Ощущение, что я от них двоих отдыхаю, покинуло меня при мысли о том, что мне нужно будет встретиться с матерью лорда Перегрина.

Он улыбнулся.

– Да все будет хорошо, не волнуйся, – ободряюще сказал он. – Она к тебе заранее расположена. Ты могла бы зайти в чем мать родила, а она бы нашла, что ты очень мило выглядишь. Мы все ждали, что станется с поместьем. Папа хотел его купить много лет назад, но твои опекуны, или кто они там, не захотели продавать. Как только я сказал в кухне, что встретил тебя, старая миссис Блюитт, наша экономка, вихрем взлетела по лестнице, чтобы сообщить маме, что таинственная наследница вернулась домой.

Он поднял крышку корзины для пикника и неожиданно рассмеялся.

– Ведь это же не вранье, правда? – спросил он. – Ты меня не дурачишь?

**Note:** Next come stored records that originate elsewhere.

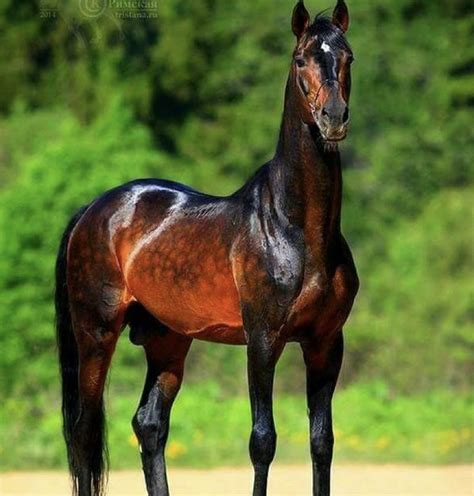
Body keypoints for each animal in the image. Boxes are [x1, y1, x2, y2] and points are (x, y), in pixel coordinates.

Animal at [54, 1, 360, 494]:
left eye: (348, 56)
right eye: (301, 60)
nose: (333, 118)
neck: (298, 231)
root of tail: (93, 210)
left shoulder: (326, 343)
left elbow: (322, 443)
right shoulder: (262, 341)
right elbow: (263, 441)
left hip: (168, 340)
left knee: (149, 425)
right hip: (96, 333)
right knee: (84, 431)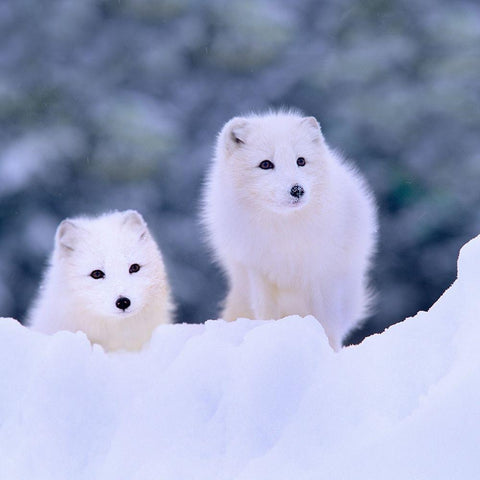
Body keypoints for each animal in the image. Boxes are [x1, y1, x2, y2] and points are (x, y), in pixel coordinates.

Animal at [202, 109, 378, 348]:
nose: (297, 190)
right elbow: (267, 313)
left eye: (300, 161)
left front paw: (328, 350)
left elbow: (326, 323)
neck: (284, 232)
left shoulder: (321, 275)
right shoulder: (258, 272)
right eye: (266, 164)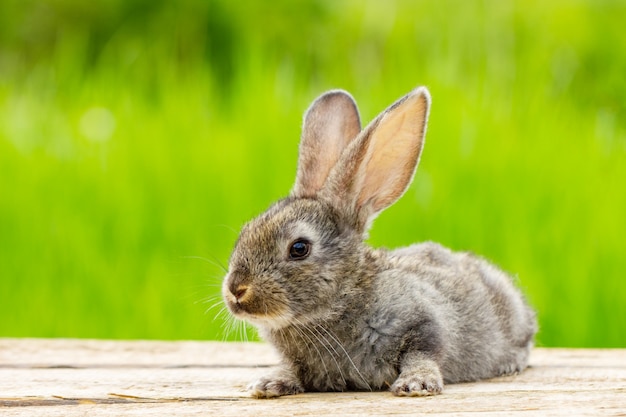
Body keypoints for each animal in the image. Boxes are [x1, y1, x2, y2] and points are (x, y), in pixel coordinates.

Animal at [222, 87, 532, 396]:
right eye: (245, 232)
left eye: (299, 248)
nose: (236, 290)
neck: (345, 296)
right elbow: (293, 368)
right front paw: (269, 383)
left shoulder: (425, 322)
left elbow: (424, 353)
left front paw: (416, 384)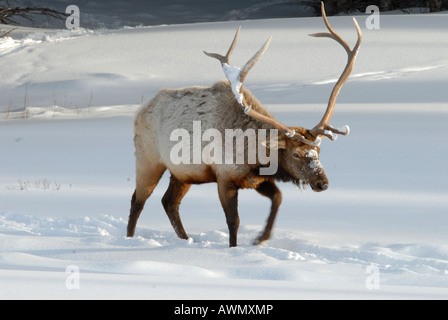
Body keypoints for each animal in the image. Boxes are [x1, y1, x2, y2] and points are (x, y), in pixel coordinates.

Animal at [126, 2, 360, 246]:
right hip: (149, 159)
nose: (323, 183)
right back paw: (130, 237)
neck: (254, 156)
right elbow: (233, 221)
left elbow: (278, 197)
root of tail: (139, 111)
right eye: (295, 154)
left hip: (183, 172)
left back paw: (186, 239)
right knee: (138, 200)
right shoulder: (224, 177)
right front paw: (235, 247)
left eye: (318, 150)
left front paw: (261, 238)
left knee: (169, 202)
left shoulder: (257, 179)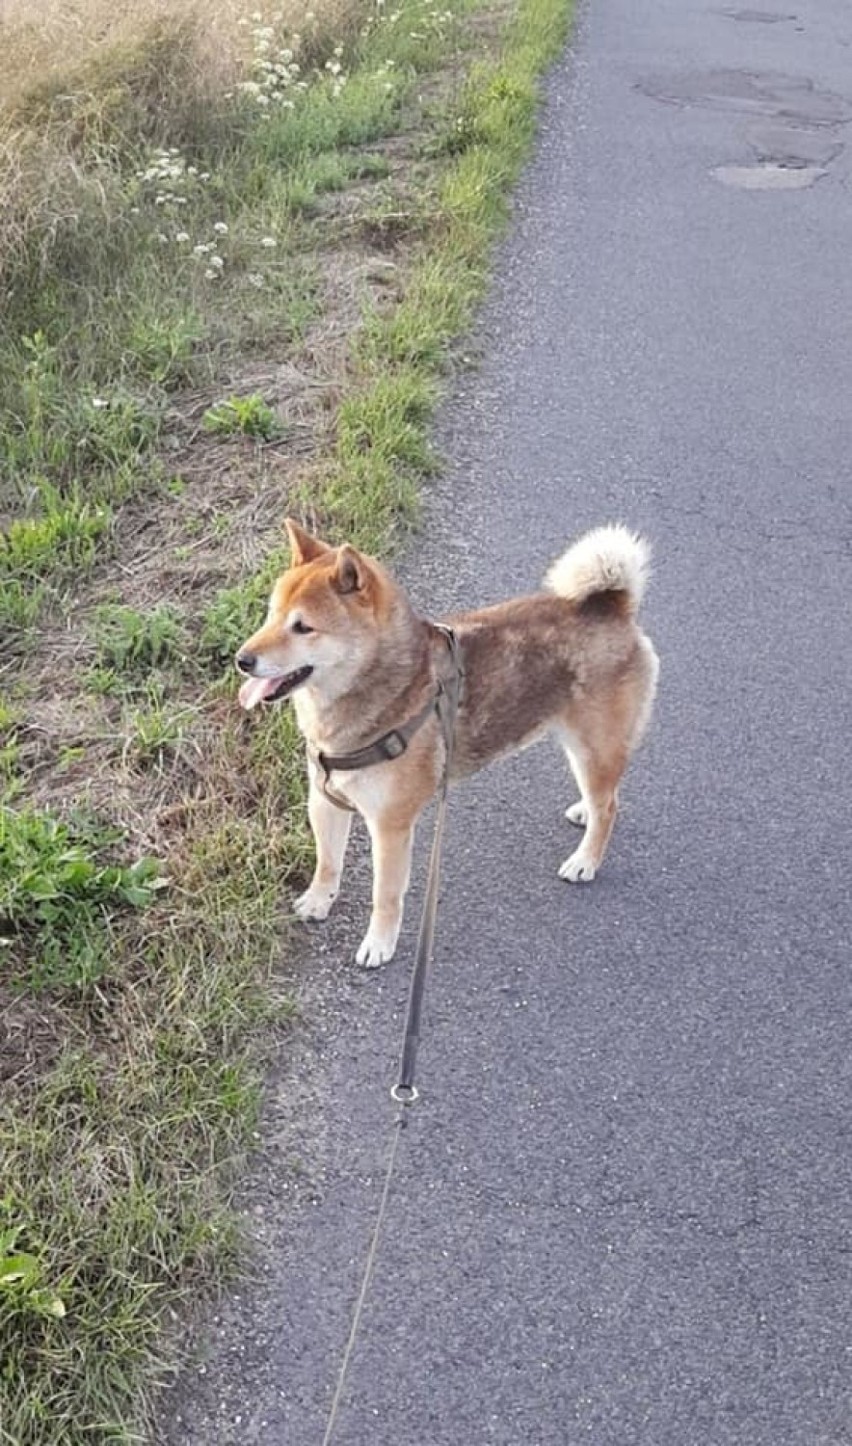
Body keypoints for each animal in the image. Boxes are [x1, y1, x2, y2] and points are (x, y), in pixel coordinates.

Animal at [235, 523, 662, 971]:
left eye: (303, 627)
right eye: (272, 613)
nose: (242, 659)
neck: (388, 687)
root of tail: (612, 605)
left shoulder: (390, 826)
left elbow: (385, 896)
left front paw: (379, 944)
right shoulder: (325, 798)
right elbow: (328, 862)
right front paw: (319, 901)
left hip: (594, 744)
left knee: (609, 806)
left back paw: (585, 860)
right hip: (579, 744)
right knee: (603, 796)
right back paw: (584, 811)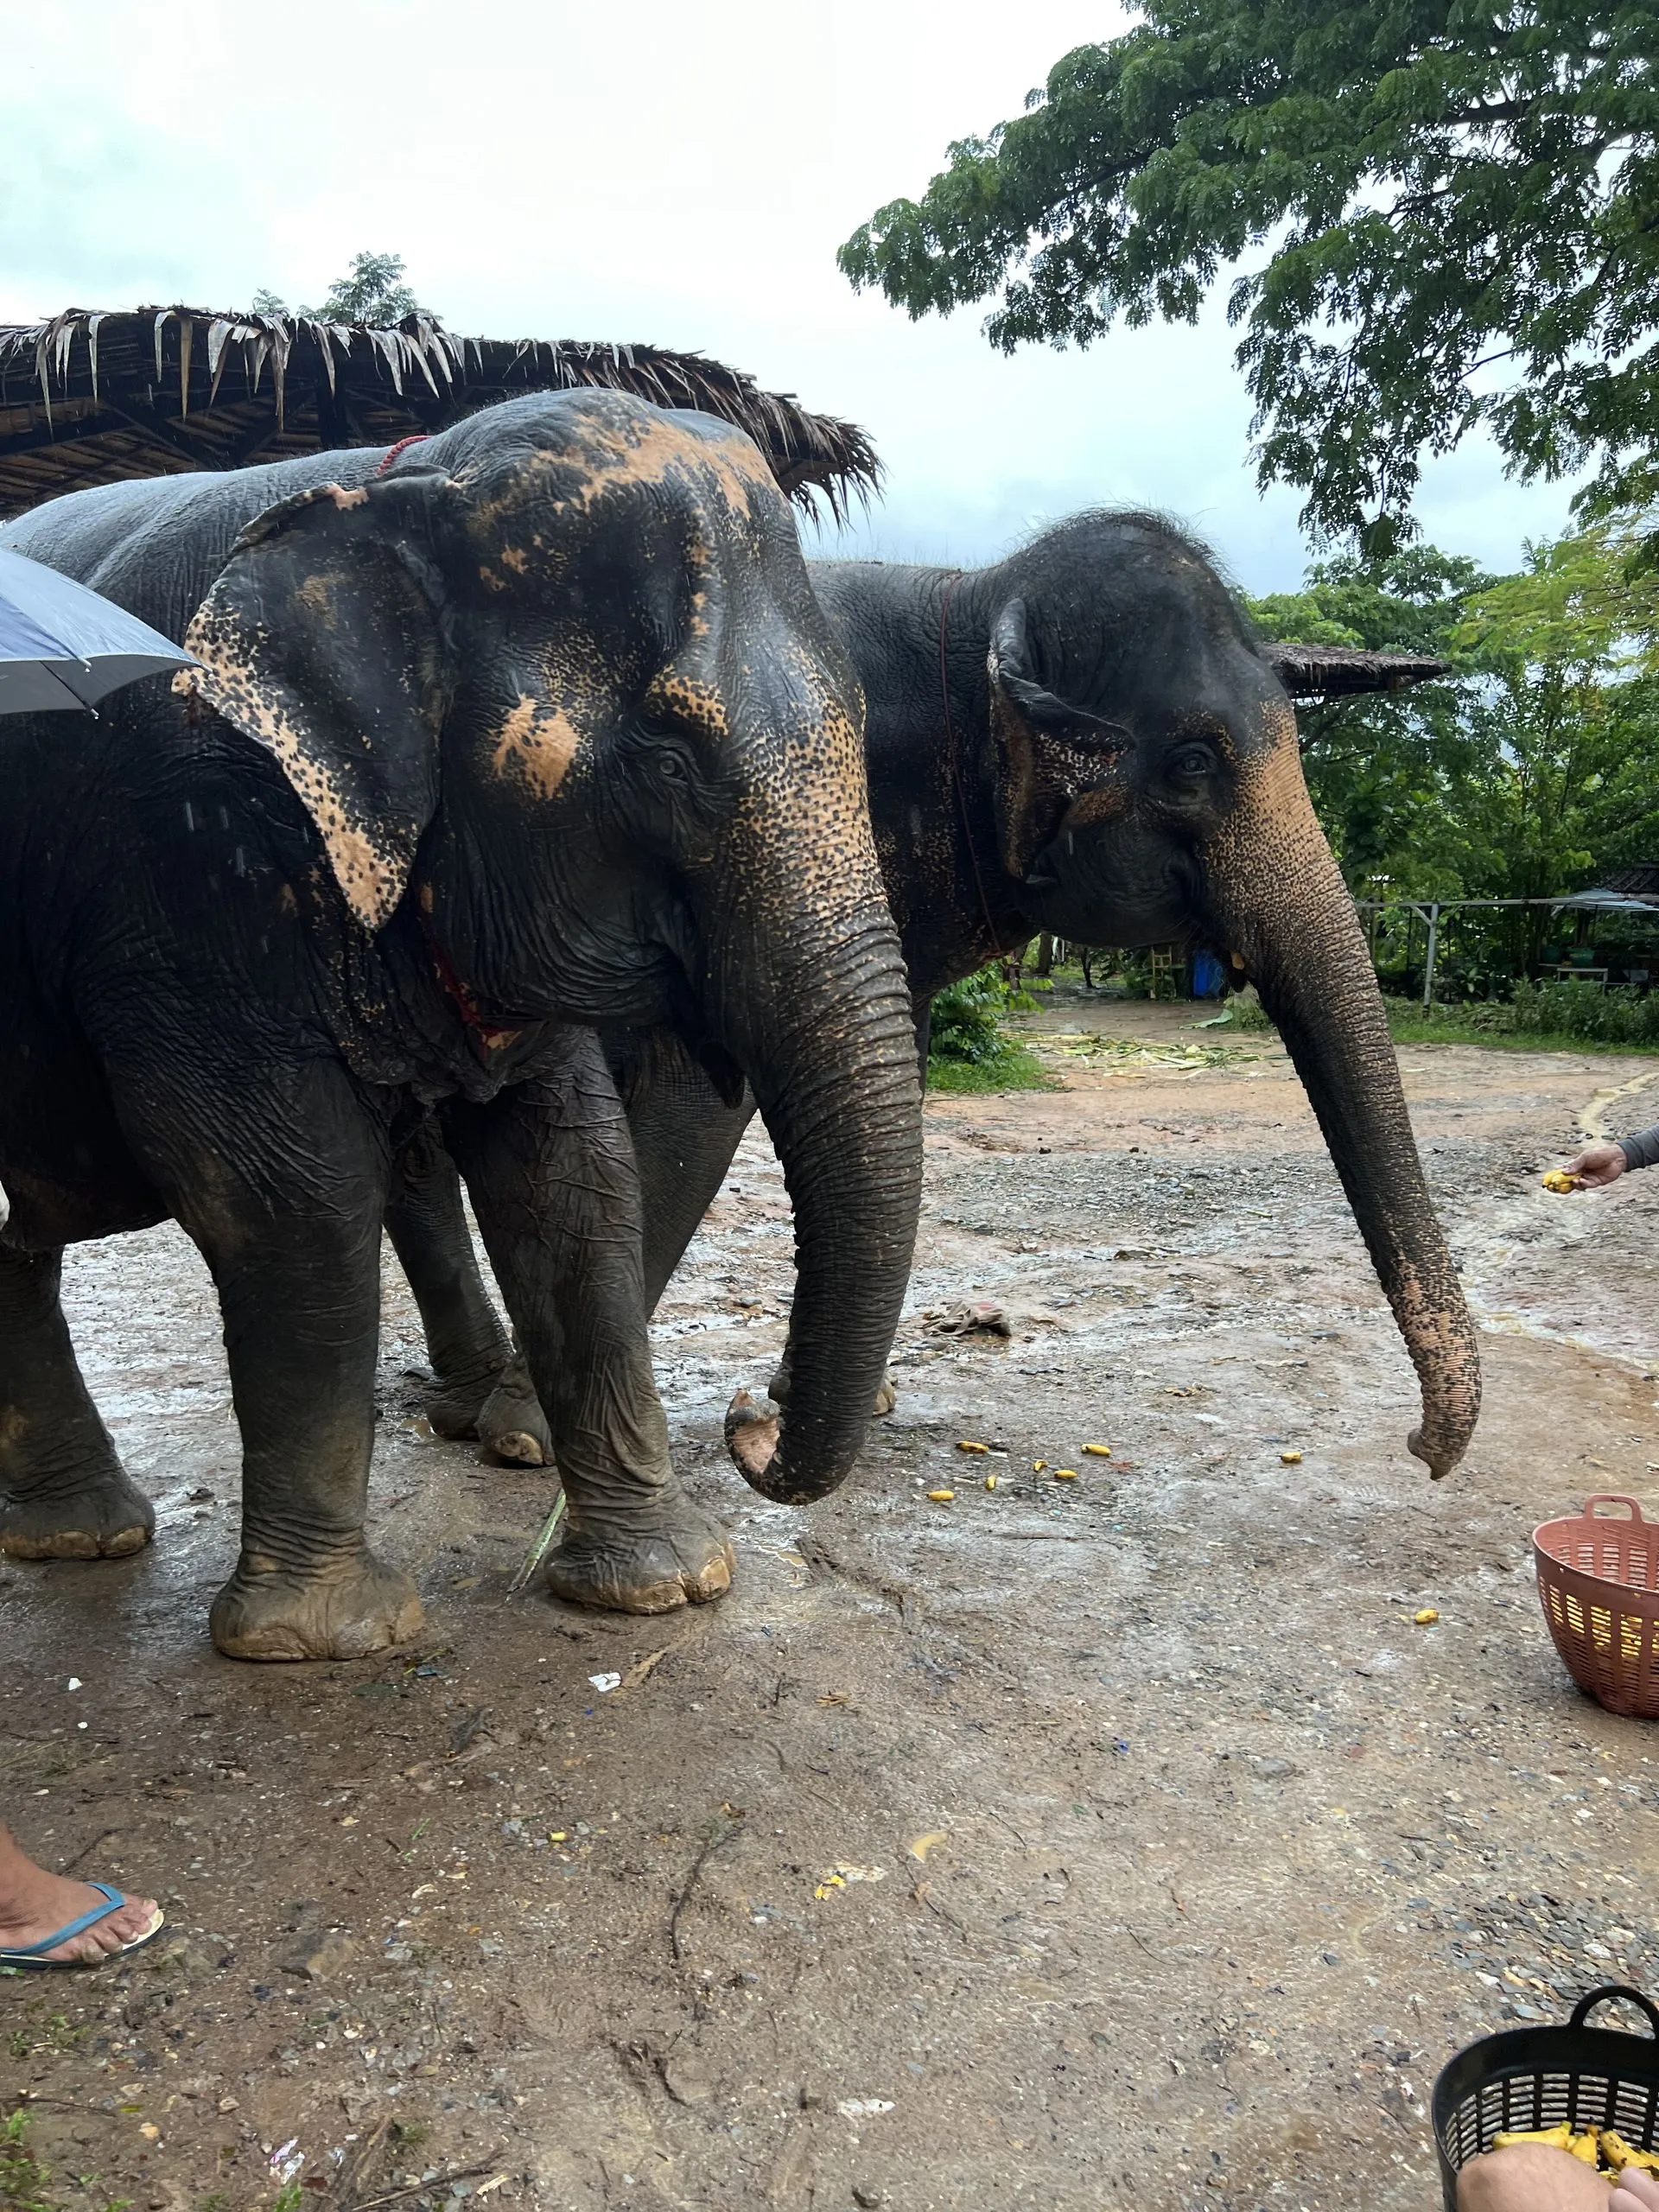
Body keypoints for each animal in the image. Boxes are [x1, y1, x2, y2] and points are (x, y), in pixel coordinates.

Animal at [0, 389, 924, 1657]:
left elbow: (573, 1169)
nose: (751, 1411)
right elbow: (286, 1188)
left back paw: (75, 1534)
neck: (417, 478)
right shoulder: (183, 872)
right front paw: (326, 1641)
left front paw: (662, 1585)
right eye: (669, 757)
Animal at [399, 507, 1480, 1493]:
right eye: (1193, 762)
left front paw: (831, 1402)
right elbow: (692, 1105)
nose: (1418, 1451)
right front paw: (529, 1443)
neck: (976, 597)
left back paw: (459, 1400)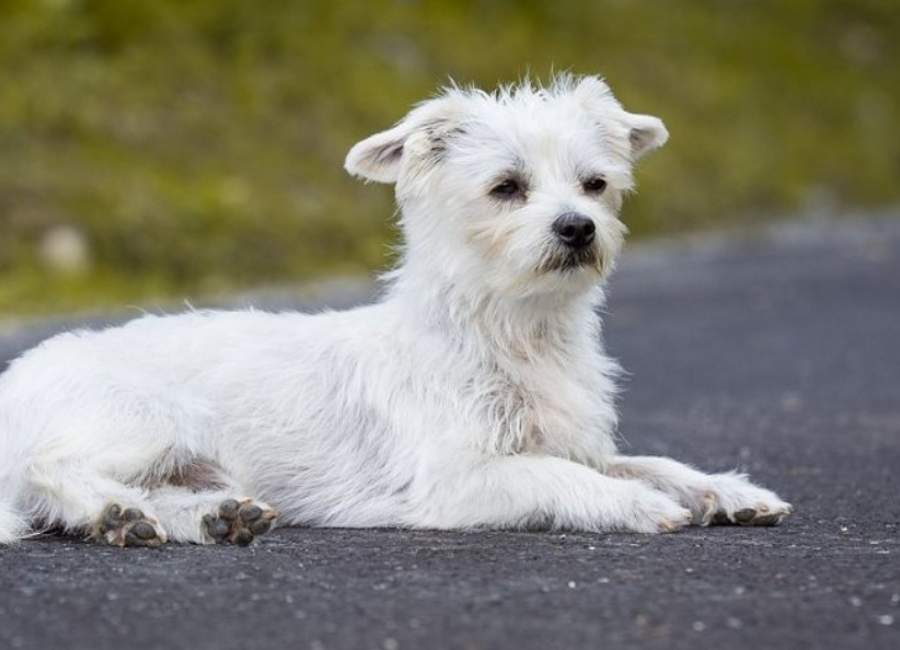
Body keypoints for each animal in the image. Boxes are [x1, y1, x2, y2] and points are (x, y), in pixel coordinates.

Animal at [0, 73, 788, 544]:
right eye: (506, 187)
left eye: (595, 185)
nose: (578, 228)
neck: (510, 332)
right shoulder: (457, 479)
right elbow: (559, 477)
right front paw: (634, 506)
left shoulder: (576, 443)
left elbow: (647, 461)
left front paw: (724, 489)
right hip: (147, 419)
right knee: (49, 474)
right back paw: (114, 514)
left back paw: (201, 517)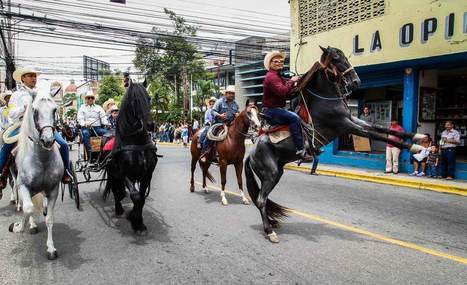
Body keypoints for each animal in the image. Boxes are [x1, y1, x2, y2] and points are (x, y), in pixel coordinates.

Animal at [8, 91, 63, 260]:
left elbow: (50, 219)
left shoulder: (53, 189)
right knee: (26, 203)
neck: (42, 158)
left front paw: (51, 248)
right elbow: (28, 209)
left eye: (54, 109)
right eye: (35, 110)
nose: (48, 140)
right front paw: (18, 227)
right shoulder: (24, 185)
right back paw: (30, 224)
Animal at [104, 82, 159, 233]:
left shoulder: (147, 174)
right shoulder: (125, 174)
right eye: (135, 100)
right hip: (112, 174)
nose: (150, 125)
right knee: (116, 191)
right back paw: (118, 209)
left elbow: (141, 197)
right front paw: (137, 222)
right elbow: (135, 196)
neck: (137, 143)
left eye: (149, 98)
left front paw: (135, 218)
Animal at [245, 46, 428, 242]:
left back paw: (271, 224)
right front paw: (416, 147)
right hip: (270, 174)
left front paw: (419, 137)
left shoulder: (353, 119)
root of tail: (250, 154)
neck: (325, 100)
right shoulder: (345, 125)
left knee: (262, 200)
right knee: (261, 200)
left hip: (277, 174)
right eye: (336, 59)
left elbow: (379, 128)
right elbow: (373, 134)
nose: (356, 81)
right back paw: (269, 231)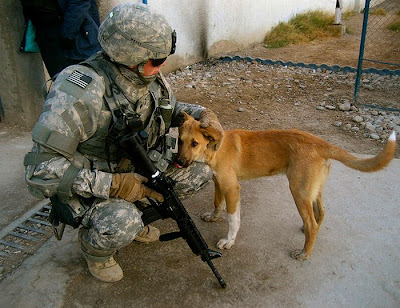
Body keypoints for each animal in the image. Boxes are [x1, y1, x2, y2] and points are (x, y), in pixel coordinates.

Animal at [177, 112, 396, 260]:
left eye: (194, 143)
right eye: (179, 141)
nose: (178, 162)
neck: (215, 148)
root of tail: (322, 143)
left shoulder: (232, 188)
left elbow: (233, 219)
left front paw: (229, 241)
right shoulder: (219, 183)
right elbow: (218, 203)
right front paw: (213, 217)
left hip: (298, 191)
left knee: (312, 222)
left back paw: (303, 253)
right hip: (313, 190)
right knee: (320, 214)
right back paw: (307, 235)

Ты и в самом деле – она?

– Да, – сказала я. – Я бы не играла в эту игру, будь у меня выбор, я и правда она.

– Тогда все хорошо, – отозвался он, словно больше его ничто не занимало. – Вот, курица, угощайся.

Поставив корзину для пикника между нами, мы отложили в сторону салфетки, серебро, тонкий фарфор с гербом – и стали есть руками. Я на мгновение замешкалась, не в силах поверить, что сам лорд Перегрин может есть, как цыганское отродье; а потом, ослабев от голода и облегчения, отломила ножку восхитительной зажаренной курицы и устроилась на опавших листьях, в первый раз после приезда в Широкий Дол получая удовольствие от еды.

Мы были как дети, лорд Перегрин и я, под этим уравнивающим всех благосклонным солнцем. Как дети из того детства, какое должно было у меня быть. Мне было всего шестнадцать, ему, как я поняла, немногим больше; и мы сидели теплым ранним утром, жадно и неаккуратно поедая завтрак, пока от него не осталось ничего, кроме тщательно обгрызенных куриных костей и горстки крошек. Я склонилась над ручьем и пила сладкую, чистую от мела воду, пока кости моего лица не заныли от ее ледяного прикосновения. Я окунула лицо и умылась этой прохладой. Когда я вернулась, с волос у меня капало, и лорд Перегрин беспечно бросил мне тонкую льняную салфетку, чтобы я вытерлась.

– Вино бы не помешало, – сказал он, лежа на спине и глядя в небо.

На верхушках деревьев куковала кукушка и ворковали древесные голуби.

– Или шампанское, тоже неплохо, – продолжал он, закинув руки за голову.

Его профиль на фоне темных деревьев был четок, как у статуи, ветер шевелил светлые кудри над его лбом.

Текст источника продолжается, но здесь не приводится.